The second part from that link

loader = wds.WebLoader(dataset, num_workers=4)
loader = loader.ddp_equalize(dataset_size // batch_size)

is important as DDP requires each process to handle exactly the same number of batches/samples and if your dataset isn’t evenly divisible by your batchsize, this is not guaranteed by default. What ddp_equalize does is to just drop the last part of your dataset to satisfy this condition.

DistributedDataParallel training requires that each participating node receive exactly the same number of training batches as all others. […] You need to give the total number of batches in your dataset to ddp_equalize; it will compute the batches per node from this and equalize batches accordingly.

You need to apply ddp_equalize to the WebLoader rather than the Dataset.
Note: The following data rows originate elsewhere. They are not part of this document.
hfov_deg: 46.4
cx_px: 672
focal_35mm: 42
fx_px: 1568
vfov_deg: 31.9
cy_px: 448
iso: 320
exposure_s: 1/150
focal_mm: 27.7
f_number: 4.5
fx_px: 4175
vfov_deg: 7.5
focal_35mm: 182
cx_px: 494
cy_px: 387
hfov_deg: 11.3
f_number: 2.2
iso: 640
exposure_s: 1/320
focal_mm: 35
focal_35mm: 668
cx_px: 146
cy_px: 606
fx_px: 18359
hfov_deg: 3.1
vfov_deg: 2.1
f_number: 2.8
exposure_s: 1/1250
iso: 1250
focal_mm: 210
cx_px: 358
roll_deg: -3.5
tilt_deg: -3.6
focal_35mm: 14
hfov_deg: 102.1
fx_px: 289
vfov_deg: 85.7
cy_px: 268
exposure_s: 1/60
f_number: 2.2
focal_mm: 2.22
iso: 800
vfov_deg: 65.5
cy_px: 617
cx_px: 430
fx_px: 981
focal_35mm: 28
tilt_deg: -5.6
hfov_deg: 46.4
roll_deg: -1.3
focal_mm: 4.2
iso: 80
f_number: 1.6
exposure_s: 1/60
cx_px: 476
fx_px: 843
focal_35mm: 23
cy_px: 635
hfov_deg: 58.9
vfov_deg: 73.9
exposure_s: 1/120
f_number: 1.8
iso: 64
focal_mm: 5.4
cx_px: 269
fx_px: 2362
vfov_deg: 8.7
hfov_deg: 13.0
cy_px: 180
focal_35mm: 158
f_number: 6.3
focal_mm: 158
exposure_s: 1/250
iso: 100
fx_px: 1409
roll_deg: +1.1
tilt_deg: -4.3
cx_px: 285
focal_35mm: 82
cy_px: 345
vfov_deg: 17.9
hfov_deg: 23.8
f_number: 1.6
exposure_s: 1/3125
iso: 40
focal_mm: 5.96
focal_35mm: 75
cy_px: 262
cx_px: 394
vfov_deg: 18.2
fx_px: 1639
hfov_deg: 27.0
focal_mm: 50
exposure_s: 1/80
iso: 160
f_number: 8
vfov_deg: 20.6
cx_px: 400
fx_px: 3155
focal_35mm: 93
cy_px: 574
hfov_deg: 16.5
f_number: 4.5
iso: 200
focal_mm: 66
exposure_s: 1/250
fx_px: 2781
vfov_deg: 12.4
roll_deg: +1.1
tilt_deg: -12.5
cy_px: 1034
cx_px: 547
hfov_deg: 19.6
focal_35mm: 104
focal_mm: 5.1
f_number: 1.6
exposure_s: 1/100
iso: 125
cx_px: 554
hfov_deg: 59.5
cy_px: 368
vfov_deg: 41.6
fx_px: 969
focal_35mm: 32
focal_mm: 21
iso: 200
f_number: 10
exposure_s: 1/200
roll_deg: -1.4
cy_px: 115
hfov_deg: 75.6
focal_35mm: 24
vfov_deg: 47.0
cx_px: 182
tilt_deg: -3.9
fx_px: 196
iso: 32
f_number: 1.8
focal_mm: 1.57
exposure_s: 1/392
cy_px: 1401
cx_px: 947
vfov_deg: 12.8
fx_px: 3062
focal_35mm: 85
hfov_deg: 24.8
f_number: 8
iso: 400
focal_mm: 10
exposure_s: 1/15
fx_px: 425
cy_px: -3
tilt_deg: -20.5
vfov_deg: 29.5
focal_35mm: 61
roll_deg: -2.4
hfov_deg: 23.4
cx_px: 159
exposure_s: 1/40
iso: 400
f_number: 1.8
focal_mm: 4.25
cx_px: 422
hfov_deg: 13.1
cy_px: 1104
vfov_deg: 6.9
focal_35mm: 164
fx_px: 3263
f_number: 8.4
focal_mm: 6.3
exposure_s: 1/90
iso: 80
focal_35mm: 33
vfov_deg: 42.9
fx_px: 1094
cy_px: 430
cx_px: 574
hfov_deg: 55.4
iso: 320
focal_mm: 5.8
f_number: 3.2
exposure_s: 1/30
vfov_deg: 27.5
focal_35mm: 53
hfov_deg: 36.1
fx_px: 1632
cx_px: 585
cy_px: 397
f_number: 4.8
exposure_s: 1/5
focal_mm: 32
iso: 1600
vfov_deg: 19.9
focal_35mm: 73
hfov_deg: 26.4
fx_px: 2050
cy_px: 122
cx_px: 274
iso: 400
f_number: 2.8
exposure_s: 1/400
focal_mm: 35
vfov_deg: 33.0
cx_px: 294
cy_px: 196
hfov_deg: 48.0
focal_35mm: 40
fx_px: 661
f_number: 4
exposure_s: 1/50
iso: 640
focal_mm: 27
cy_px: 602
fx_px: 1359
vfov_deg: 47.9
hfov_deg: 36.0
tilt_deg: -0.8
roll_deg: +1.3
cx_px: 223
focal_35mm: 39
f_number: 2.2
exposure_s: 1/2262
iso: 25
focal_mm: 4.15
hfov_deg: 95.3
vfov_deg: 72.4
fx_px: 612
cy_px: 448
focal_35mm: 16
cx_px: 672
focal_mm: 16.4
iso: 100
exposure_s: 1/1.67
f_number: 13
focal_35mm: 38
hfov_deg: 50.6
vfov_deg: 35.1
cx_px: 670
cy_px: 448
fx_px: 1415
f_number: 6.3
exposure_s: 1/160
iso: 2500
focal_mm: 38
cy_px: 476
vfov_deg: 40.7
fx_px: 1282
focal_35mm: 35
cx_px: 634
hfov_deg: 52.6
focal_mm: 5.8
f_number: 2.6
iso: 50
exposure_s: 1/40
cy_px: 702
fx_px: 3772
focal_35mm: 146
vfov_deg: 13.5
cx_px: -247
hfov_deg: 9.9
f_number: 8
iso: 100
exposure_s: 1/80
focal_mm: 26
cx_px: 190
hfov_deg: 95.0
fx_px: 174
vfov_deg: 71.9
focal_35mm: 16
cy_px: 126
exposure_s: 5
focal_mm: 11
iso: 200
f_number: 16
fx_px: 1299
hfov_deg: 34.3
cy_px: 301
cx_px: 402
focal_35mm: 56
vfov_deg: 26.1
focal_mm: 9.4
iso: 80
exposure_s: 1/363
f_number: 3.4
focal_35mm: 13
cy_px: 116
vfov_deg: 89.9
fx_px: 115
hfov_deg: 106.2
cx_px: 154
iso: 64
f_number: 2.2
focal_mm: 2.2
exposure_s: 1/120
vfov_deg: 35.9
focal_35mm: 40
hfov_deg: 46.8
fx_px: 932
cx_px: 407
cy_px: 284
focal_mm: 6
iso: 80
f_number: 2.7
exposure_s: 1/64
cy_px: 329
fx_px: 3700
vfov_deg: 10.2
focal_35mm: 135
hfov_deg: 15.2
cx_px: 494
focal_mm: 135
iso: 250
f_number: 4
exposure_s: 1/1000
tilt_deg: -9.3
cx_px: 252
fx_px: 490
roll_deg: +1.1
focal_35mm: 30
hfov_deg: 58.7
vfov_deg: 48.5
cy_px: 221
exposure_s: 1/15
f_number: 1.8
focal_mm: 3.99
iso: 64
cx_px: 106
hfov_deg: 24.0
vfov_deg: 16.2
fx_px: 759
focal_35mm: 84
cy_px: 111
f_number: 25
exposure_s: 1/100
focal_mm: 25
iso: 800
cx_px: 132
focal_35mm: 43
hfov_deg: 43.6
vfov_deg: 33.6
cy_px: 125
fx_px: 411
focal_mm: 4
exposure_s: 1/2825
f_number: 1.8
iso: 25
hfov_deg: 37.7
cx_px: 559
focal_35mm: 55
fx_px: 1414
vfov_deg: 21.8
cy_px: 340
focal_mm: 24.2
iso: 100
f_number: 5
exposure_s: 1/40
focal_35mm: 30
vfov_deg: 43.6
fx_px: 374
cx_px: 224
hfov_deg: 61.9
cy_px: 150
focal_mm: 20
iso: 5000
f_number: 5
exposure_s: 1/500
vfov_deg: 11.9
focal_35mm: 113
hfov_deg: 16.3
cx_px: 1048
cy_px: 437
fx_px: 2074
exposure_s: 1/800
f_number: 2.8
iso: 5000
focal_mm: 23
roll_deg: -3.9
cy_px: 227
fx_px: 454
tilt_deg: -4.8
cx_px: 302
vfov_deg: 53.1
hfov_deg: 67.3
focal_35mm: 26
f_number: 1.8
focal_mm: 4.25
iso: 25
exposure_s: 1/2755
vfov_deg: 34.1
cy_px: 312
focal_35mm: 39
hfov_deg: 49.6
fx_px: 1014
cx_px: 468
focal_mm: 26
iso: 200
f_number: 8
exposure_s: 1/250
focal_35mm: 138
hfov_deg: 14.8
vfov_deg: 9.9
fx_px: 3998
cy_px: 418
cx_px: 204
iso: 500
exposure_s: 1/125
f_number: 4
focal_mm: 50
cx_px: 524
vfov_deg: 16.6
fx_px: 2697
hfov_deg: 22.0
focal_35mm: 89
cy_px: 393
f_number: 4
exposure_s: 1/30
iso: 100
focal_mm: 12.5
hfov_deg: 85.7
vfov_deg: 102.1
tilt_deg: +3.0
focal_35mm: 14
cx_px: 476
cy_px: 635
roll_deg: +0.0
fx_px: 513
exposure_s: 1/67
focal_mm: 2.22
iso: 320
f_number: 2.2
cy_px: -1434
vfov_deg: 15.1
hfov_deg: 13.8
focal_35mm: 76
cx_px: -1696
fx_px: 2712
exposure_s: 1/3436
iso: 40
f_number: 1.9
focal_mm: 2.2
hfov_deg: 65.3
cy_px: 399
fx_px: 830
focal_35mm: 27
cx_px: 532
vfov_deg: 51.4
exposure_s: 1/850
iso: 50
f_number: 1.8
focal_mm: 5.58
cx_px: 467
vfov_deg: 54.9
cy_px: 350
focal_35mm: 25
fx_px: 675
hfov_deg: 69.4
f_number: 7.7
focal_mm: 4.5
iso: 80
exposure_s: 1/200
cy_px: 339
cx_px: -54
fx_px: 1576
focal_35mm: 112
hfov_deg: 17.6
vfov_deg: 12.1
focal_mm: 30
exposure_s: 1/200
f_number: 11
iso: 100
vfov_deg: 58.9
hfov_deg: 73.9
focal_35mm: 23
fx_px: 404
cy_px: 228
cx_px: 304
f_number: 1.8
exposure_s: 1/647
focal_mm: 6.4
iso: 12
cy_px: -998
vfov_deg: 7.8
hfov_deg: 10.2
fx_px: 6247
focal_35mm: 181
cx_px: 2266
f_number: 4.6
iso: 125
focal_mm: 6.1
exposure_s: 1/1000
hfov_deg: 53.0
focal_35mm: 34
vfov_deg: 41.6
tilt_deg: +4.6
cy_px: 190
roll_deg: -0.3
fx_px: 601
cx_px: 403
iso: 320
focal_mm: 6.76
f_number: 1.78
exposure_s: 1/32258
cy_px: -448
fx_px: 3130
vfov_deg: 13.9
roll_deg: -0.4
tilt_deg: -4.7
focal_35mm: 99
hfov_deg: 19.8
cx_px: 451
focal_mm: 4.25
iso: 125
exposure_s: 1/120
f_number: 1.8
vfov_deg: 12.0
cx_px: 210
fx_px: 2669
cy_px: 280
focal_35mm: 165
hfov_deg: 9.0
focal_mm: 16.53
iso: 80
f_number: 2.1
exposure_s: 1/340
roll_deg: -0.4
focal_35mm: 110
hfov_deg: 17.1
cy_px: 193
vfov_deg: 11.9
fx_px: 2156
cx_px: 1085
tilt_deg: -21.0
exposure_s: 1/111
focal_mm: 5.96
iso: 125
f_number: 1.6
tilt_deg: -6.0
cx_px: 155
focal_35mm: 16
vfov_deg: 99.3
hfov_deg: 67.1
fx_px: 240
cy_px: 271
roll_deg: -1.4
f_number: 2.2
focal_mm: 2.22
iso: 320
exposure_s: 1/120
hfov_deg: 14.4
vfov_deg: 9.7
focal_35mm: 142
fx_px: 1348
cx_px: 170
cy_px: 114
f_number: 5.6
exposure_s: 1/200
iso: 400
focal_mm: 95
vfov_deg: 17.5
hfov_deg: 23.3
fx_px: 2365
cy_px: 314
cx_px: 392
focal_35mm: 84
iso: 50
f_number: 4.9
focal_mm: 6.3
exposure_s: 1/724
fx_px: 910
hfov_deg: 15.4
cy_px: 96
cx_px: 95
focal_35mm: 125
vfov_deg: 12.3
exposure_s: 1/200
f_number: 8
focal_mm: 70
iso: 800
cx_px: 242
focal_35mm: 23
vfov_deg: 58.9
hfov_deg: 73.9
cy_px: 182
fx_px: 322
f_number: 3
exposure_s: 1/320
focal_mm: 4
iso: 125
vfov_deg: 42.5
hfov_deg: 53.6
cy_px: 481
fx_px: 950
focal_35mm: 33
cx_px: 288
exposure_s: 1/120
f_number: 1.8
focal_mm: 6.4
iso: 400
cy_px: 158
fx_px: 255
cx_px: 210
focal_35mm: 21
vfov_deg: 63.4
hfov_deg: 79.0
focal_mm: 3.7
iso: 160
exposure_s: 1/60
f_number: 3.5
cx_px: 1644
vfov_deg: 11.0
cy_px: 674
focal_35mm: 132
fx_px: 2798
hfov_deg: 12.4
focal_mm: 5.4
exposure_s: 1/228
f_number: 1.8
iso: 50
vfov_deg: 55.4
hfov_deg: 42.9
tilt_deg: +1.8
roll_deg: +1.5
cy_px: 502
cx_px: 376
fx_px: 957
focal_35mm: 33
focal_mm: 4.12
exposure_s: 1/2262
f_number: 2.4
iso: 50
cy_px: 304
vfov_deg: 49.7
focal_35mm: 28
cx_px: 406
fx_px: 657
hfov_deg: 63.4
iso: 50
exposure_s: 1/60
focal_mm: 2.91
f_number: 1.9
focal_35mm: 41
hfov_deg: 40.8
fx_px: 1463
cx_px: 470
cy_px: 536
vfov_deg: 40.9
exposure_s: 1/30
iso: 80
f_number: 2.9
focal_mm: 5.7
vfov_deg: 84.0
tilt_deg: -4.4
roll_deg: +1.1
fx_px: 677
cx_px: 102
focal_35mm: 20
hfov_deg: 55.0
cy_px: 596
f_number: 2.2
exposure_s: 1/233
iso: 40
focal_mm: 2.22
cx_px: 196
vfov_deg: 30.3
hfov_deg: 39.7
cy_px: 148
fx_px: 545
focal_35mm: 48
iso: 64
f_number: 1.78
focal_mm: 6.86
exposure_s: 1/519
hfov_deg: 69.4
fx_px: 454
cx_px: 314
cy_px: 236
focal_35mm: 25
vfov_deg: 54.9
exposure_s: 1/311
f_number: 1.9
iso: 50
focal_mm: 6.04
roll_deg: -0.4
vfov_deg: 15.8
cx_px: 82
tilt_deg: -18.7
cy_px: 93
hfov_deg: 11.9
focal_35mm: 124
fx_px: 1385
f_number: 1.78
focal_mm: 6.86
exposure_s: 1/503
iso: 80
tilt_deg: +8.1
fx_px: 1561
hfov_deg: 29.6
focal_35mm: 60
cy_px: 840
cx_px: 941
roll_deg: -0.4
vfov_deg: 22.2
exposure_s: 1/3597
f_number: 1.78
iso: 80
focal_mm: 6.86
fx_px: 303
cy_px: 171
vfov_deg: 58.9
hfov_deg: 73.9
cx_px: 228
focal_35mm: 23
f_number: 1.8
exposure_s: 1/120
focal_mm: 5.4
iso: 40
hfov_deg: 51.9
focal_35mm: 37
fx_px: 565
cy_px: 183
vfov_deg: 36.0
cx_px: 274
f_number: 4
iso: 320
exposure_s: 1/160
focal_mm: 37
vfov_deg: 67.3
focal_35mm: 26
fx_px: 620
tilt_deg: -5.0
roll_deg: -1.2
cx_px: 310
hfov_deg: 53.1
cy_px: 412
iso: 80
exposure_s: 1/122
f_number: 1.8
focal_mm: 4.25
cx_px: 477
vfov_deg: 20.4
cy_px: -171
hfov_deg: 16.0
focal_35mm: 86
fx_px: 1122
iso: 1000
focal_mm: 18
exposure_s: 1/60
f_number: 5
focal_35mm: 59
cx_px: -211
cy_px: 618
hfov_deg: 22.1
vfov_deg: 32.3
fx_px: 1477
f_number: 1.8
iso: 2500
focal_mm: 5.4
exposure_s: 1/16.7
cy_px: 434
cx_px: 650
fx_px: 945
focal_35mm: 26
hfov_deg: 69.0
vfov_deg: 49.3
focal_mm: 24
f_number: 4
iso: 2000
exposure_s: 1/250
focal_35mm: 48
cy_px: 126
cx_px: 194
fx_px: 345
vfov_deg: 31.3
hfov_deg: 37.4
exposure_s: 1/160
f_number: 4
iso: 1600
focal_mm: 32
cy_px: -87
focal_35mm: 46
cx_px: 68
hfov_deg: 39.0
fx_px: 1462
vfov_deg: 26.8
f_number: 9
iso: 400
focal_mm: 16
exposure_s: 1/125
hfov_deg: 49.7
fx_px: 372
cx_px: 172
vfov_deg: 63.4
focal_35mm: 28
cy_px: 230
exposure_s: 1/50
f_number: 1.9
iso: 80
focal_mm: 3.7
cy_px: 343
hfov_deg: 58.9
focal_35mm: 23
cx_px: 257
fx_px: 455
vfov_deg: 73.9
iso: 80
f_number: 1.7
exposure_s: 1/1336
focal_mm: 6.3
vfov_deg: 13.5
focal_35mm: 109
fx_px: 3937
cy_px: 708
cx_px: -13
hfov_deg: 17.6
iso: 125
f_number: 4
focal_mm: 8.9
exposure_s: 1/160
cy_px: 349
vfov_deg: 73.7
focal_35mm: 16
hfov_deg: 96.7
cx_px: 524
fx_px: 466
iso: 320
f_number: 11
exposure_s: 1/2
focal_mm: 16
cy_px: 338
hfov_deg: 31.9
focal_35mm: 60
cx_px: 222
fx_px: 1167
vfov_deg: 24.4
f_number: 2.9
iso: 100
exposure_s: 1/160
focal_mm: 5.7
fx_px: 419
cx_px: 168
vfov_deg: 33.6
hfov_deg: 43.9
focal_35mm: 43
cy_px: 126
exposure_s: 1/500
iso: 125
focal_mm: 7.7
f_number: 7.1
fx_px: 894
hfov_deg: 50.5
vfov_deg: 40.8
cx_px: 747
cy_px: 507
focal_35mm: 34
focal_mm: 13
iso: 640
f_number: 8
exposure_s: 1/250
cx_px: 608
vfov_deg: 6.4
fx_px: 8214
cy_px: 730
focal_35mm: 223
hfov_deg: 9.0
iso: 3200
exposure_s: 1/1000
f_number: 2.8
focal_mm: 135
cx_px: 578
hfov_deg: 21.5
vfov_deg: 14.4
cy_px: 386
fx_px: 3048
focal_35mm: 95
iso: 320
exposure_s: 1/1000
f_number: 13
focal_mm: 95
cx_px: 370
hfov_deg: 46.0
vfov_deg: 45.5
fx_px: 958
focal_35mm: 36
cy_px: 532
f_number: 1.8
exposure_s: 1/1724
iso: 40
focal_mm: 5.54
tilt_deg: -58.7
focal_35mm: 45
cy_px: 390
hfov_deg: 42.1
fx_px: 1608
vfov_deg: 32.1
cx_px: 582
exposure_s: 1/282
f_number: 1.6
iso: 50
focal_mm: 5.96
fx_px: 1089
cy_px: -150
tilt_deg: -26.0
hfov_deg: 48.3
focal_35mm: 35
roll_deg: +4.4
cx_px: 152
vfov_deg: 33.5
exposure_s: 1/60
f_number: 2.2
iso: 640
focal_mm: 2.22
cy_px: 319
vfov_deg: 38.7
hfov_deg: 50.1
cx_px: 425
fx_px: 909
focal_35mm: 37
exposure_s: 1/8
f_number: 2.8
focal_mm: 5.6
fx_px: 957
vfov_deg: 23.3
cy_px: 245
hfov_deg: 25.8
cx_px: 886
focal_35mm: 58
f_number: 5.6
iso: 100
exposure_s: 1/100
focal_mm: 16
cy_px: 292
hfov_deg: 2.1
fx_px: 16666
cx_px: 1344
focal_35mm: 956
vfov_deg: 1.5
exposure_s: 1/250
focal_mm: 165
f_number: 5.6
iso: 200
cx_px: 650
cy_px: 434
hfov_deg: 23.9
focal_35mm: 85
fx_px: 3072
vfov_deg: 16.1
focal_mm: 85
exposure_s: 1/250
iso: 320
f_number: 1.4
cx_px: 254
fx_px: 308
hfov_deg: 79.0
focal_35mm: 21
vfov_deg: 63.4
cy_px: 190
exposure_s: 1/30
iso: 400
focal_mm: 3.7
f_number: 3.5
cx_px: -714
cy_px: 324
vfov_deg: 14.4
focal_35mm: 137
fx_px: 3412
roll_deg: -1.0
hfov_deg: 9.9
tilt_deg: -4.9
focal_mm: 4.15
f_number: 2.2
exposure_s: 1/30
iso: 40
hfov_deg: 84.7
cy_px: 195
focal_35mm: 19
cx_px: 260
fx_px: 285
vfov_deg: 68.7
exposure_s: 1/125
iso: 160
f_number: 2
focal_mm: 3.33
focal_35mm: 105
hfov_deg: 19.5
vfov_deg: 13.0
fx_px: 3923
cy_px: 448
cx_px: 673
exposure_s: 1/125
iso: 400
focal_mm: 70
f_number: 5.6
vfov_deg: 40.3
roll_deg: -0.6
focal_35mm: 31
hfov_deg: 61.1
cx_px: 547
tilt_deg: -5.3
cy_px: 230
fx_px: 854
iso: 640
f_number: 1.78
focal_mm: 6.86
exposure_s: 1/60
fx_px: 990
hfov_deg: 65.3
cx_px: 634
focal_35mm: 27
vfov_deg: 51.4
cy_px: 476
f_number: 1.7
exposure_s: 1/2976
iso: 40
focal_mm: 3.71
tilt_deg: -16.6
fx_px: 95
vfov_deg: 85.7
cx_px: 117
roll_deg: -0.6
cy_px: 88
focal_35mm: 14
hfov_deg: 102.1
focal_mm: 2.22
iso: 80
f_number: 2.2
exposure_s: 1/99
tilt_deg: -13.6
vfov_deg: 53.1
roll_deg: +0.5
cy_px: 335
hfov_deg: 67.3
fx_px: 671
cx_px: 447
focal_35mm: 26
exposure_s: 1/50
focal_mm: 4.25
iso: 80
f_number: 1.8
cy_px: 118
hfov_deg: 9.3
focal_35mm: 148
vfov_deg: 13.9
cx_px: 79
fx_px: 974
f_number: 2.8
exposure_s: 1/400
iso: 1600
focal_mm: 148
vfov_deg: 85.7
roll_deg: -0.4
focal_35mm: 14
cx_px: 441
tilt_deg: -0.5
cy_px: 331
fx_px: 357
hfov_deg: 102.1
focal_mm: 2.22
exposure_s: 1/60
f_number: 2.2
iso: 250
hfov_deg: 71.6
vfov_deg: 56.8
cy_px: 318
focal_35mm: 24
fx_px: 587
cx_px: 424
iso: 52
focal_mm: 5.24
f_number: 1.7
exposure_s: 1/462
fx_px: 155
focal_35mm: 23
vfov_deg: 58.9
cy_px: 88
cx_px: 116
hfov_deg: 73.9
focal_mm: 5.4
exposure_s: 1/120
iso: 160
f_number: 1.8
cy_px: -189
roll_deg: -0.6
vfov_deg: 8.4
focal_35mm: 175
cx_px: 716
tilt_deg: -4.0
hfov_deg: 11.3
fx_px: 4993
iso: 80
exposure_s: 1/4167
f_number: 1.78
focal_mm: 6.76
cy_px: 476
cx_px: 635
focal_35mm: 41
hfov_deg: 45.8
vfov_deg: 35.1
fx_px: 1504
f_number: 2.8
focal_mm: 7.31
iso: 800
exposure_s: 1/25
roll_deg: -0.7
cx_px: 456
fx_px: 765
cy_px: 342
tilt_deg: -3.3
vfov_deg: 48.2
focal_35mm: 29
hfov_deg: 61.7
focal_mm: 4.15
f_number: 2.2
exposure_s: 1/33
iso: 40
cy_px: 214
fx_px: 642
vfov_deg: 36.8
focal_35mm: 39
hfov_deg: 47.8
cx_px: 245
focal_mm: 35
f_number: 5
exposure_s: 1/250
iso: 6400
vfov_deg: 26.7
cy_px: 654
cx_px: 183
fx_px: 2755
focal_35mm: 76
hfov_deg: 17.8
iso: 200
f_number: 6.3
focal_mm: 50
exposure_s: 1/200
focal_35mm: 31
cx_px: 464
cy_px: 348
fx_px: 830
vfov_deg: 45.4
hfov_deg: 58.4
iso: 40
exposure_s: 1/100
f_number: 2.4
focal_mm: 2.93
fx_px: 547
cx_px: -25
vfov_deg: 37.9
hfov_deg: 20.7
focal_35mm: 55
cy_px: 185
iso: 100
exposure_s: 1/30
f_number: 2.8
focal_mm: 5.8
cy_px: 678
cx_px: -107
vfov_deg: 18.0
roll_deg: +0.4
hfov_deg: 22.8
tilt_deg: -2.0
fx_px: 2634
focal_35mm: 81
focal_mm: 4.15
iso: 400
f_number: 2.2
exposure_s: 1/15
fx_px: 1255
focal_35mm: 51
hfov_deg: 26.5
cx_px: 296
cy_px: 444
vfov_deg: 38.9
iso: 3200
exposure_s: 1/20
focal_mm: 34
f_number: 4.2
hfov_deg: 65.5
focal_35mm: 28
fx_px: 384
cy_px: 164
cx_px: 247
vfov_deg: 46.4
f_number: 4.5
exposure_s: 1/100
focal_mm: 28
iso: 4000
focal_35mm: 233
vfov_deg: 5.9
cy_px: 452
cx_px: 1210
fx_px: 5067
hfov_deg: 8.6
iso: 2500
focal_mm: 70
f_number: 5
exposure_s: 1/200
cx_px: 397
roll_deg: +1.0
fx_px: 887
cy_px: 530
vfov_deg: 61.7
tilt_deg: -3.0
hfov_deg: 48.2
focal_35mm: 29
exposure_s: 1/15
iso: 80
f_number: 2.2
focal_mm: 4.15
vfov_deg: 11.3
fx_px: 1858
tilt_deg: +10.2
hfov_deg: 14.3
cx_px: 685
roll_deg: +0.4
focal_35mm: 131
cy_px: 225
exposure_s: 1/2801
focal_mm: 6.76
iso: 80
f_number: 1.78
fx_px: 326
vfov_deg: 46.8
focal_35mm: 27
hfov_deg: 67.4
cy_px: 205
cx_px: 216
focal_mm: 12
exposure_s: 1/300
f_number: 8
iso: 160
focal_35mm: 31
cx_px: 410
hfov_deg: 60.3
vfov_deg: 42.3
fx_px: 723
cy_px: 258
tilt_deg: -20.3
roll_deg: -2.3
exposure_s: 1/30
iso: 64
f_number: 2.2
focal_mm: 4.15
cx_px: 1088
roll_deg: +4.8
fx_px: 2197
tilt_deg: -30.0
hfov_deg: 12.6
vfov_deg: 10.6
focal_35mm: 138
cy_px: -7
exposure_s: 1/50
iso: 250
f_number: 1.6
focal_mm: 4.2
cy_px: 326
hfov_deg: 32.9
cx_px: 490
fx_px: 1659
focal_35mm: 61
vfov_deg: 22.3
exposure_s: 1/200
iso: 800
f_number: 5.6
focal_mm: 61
Hi @justusschock! Thanks for the reply. I have a couple of questions. Firstly, In the line:
loader = loader.ddp_equalize(dataset_size // batch_size)
how would I know the dataset_size. I have about 100 shards with tens of millions of data points in total. Do I need to iterate through them all and find the true dataset size? If that is the case, is there a work around for that?

Secondly, my current implementation follows the first approach and looks roughly like this:

self.dataset = wds.WebDataset(self.args.train_path, resampled=True)
self.dataset = self.dataset.shuffle(1000).decode('pil').to_tuple("a.jpg", "b.jpg", "metadata.json","__key__").map(self.do_transforms)

trainloader = wds.WebLoader(self.trainset, batch_size=None,
                    shuffle=False, pin_memory=True, num_workers=self.hparams.num_workers)
trainloader = trainloader.unbatched().shuffle(1000).batched(self.hparams.train_batch_size)

The train_epoch_length here is just some arbitrary value (I am using 10000). I got to this by following WebDataset. At least on a surface level the code seems to be working. Is there a reason this might fail or might be doing something unintended?

Hi @adhakal224 ,

I am not too familiar with the internals of WebDataset, but if they don’t do some automatic DDP-aware sampling (which I assume they don’t as they explicitly state to use the splitter), you’ll end up using the same data on every rank of the DDP training meaning that you wouldn’t have a speedup over a single-device training since visiting the same data on each device will result in effective gradients and thereby updates from a single batch only instead of having different batches per device.